Let $a_1, a_2, \ldots , a_n, \ldots  $ be a sequence of real numbers such that $0 \leq a_n \leq 1$ and $a_n - 2a_{n+1} + a_{n+2} \geq  0$ for $n = 1, 2, 3, \ldots$. Prove that \[0 \leq (n + 1)(a_n - a_{n+1}) \leq 2 \qquad \text{ for } n = 1, 2, 3, \ldots\]

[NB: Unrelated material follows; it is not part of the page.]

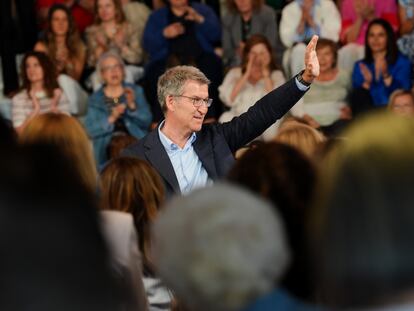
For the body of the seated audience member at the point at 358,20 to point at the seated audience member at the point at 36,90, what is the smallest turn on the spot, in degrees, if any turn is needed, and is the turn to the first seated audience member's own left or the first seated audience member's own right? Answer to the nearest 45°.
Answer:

Let $\,{\mathbb{R}}\,$ denote the set of all real numbers. Find all functions $\,f: {\mathbb{R}}\rightarrow {\mathbb{R}}\,$ such that\[ f\left( x^{2}+f(y)\right) =y+\left( f(x)\right) ^{2}\hspace{0.2in}\text{for all}\,x,y\in \mathbb{R}. \]

The real numbers $a_0,a_1,a_2,\ldots$ satisfy $1=a_0\le a_1\le a_2\le\ldots. b_1,b_2,b_3,\ldots$ are defined by $b_n=\sum_{k=1}^n{1-{a_{k-1}\over a_k}\over\sqrt a_k}$.  a) Prove that $0\le b_n<2$.  b) Given $c$ satisfying $0\le c<2$, prove that we can find $a_n$ so that $b_n>c$ for all sufficiently large $n$.

Let $a$ be a postive integer and let ${a_n}$ be defined by $a_0=0$ and \[a_{n+1}=(a_n+1)a+(a+1)a_n+2\sqrt{a(a+1)a_n(a_n+1)}\]Show that for each positive integer $n,a_n$ is a positive integer.

Determine all sequences $(x_1,x_2,\ldots,x_{2011})$ of positive integers, such that for every positive integer $n$ there exists an integer $a$ with\[\sum^{2011}_{j=1} j  x^n_j = a^{n+1} + 1\]

Find a method by which one can compute the coefficients of $P(x) = x^6 + a_1x^5 + \cdots+  a_6$ from the roots of $P(x) = 0$ by performing not more than $15$ additions and $15$ multiplications.